There are all kinds of journals. Great artists keep daily journals of just sketches; successful songwriters keep a journal by their side to write down bits of lyrics that come to their mind; scientists keep journals of day-to-day physical observations. You may recall in the Academy Award winning movie Dances with Wolves, the key character, Lieutenant John Dunbar, kept a journal of his activities and observations at his outpost.

Keeping a journal for ten minutes a day can change your life.

If you are making a (New Year’s) resolution and you are serious about accomplishing it, then, according to the American Psychological Association, journaling is a valuable tool needed to make tough lifestyle and behavior changes.

If you are serious about making a lifestyle change then make a commitment to yourself to keep up a daily journal. The purpose of your journal is to record your observations and actions of your life in relation to your goal.

In a study funded by the National Institutes of Health, a group of 1600 obese people were asked to concentrate on writing down everything they ate at least one day per week. They discovered that food journaling is a key habit that helps other habits flourish. Six months into the study, people who had kept daily food records had lost twice as much weight as everyone else.

Step 4

Write down your motive. Why do you want to make this lifestyle change? Why is it important to you? The stronger and deeper your motive, the more certain your results. Perhaps the fear of a life-threatening illness gives you the will to develop the skills for successful lifestyle changes. Perhaps a doctor’s warning that you are at high risk for heart disease or a stroke is your motive for change. Perhaps a desire to rid yourself of cancer motivates you.

Write down in your journal the benefits of making a lifestyle change as compared to not changing. For example, several studies have demonstrated that women with breast cancer who participate in regular physical activity reduce their risk of breast cancer death by 50% or more compared with those who remain physically inactive. This creates a strong motivation to begin an exercise program.

Step 5

Write down, in your journal, your action plan and record your daily activity. Nothing significant happens without detailed, organized planning.

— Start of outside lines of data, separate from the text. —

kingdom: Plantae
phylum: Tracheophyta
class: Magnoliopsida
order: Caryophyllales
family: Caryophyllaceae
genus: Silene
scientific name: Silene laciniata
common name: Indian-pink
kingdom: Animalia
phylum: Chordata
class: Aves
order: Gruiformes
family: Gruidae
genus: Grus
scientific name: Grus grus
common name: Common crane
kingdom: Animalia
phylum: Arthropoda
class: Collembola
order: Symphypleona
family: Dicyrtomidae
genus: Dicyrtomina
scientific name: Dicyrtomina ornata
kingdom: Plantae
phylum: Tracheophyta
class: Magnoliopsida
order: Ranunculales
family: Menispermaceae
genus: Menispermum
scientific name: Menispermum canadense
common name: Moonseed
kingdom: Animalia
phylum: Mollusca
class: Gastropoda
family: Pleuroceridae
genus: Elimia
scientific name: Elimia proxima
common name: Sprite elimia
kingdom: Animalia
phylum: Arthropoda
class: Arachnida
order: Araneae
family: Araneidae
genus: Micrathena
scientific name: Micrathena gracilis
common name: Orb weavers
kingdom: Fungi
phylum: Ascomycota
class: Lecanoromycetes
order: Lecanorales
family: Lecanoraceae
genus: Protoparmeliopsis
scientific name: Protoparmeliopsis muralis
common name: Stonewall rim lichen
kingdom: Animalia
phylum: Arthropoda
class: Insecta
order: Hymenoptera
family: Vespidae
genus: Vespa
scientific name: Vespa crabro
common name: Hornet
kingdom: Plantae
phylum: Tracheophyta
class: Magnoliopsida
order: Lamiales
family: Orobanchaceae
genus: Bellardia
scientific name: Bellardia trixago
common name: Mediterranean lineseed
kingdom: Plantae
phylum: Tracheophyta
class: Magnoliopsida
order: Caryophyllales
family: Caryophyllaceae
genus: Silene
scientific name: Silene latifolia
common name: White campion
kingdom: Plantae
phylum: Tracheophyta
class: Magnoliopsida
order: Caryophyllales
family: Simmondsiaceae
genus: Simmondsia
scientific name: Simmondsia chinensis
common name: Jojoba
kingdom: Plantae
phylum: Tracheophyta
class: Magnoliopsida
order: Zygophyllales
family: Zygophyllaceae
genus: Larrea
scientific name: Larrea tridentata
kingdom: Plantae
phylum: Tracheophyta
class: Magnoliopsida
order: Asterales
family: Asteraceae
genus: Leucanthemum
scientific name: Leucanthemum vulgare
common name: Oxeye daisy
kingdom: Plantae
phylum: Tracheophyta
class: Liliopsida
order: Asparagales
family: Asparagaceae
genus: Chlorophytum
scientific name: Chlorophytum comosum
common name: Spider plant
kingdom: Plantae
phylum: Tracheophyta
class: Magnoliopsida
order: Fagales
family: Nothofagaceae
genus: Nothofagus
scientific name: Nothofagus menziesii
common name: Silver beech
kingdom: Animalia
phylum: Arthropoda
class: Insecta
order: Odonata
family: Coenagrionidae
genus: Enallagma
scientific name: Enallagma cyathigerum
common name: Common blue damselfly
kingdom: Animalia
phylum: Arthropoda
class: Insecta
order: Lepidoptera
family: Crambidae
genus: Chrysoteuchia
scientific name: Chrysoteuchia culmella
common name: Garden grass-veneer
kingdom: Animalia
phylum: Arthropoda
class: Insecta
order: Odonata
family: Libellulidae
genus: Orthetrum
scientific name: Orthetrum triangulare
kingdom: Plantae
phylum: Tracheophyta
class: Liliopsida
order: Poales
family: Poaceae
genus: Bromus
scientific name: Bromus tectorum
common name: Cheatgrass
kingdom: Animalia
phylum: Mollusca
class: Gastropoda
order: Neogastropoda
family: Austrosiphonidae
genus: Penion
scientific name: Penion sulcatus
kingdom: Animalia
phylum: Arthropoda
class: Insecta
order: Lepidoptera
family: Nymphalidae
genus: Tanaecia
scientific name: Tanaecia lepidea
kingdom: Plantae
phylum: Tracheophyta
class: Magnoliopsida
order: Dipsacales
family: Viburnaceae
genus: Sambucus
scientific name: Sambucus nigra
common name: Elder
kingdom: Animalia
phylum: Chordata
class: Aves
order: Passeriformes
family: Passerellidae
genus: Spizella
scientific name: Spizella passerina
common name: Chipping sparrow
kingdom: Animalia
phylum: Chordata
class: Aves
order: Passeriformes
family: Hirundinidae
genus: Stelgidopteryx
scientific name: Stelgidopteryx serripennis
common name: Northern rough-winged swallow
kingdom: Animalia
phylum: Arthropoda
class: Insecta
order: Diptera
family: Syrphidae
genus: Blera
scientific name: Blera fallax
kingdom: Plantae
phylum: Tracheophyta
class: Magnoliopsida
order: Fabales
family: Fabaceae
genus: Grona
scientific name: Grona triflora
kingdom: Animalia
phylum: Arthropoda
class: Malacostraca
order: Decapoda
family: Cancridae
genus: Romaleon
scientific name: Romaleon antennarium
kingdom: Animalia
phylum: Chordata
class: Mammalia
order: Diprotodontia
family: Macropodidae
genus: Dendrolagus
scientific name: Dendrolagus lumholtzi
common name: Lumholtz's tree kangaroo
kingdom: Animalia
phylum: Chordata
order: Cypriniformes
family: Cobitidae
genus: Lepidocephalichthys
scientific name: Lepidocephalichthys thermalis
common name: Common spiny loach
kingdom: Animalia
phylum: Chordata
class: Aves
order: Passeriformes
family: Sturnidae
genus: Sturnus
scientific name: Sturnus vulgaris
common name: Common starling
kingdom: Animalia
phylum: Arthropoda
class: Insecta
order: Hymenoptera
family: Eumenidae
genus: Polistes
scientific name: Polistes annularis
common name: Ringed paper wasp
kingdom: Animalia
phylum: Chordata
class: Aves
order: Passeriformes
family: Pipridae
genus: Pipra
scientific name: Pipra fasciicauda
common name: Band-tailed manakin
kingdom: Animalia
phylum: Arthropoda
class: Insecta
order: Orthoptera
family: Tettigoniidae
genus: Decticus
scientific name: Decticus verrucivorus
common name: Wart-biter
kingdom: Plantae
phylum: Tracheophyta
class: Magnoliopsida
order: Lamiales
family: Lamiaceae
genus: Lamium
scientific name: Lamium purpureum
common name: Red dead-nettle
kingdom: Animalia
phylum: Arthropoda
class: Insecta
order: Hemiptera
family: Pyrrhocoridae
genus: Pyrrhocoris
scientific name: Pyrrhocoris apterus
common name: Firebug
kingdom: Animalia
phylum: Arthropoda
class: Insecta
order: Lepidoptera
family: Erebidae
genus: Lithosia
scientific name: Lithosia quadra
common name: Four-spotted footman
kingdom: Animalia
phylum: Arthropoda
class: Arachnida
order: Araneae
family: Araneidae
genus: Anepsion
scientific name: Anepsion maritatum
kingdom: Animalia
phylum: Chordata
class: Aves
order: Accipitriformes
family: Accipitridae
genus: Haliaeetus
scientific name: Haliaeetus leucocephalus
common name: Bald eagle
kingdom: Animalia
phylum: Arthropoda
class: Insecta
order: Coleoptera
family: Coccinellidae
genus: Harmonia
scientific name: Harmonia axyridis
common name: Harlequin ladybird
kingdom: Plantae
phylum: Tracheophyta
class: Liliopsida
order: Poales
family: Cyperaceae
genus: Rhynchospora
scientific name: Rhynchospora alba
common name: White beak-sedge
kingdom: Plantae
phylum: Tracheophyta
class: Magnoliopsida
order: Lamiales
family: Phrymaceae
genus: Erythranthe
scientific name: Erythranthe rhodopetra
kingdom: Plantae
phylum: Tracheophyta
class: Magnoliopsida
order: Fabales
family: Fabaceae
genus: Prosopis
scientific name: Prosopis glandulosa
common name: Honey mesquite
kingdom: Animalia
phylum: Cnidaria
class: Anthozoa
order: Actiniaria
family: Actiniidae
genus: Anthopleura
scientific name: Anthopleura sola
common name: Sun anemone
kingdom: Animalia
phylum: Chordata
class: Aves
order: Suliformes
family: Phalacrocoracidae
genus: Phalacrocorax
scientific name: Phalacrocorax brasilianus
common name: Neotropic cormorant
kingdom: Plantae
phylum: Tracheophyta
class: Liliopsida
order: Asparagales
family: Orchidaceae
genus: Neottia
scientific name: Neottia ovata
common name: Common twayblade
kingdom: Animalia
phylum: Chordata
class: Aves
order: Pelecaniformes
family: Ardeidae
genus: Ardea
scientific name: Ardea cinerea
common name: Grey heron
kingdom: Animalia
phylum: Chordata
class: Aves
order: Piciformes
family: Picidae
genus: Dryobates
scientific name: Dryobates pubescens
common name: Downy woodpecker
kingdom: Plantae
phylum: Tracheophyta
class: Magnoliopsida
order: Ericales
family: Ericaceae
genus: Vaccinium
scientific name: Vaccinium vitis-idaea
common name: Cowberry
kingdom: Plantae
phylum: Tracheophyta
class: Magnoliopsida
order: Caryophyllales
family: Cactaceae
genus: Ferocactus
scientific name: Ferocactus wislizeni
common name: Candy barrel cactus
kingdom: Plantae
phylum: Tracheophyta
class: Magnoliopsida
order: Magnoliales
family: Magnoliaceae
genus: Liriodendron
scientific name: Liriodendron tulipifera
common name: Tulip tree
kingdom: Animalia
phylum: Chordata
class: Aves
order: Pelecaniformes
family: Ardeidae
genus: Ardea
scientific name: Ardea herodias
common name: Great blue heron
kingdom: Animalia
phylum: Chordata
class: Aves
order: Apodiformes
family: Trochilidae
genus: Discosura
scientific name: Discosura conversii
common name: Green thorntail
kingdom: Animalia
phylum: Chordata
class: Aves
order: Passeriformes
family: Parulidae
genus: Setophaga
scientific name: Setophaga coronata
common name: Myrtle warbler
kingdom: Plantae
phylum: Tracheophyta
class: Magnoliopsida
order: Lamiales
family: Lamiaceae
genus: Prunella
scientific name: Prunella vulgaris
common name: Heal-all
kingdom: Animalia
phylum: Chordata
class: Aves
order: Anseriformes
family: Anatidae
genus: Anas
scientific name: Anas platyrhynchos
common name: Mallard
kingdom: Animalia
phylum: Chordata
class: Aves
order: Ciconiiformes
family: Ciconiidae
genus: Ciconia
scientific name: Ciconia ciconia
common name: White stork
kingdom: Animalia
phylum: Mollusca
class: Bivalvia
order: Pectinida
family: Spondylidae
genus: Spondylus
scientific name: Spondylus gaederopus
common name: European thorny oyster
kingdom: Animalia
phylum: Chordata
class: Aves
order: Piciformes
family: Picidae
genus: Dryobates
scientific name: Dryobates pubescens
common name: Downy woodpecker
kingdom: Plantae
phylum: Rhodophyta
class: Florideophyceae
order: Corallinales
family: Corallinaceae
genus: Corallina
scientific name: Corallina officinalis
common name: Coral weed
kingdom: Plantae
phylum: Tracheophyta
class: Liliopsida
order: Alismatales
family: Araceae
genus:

I am sure you have heard the motto: Plan your work and work your plan. This is a rule of success. To make a lifestyle change, you need to have a detailed organized plan of how you are going to achieve your goal; then, you need to instill the discipline in yourself to do what it takes to accomplish it.

A common element of success is discipline – the ability to take action regardless of your emotional state.  Keeping track of your daily activity, writing it down, is part of the discipline that you need to follow to ensure success.

Step 6

In your journal, write down your inspiration. We all have emotional setbacks. An important part of getting past these emotional setbacks is to write down in your journal – and review daily – positive affirmations, quotes, verses, and stories that offer inspiration and hope.

“We all have dreams. But in order to make dreams come into reality, it takes an awful lot of determination, dedication, self-discipline, and effort.”   ~ Jesse Owens, Olympic Gold Medal Winner.

“In reading the lives of great men, I found that the first victory they won was over themselves…self-discipline with all of them came first.” ~ President, Harry S. Truman

“One painful duty fulfilled makes the next plainer and easier.” ~ Helen Keller, blind and deaf before age two.

“There are no short cuts to any place worth going.” ~ Beverly Sills, noted opera star.

Collecting and reviewing inspirational slogans, stories, quotes, and verses are emotional vitamins for your soul. They give you the ability to take action regardless of your emotional state. It is a way of staying focused on your goal.

Summary:

We all have bad habits we can’t seem to shake. We know the consequences of our behavior. Yet, it seems to take more than a life-threatening wake-up call to be able to turn these things around. Follow these six steps and you will be able to replace a bad, unhealthy habit with a healthful one. Without following these six steps, your ability to keep your resolution is less than 5%.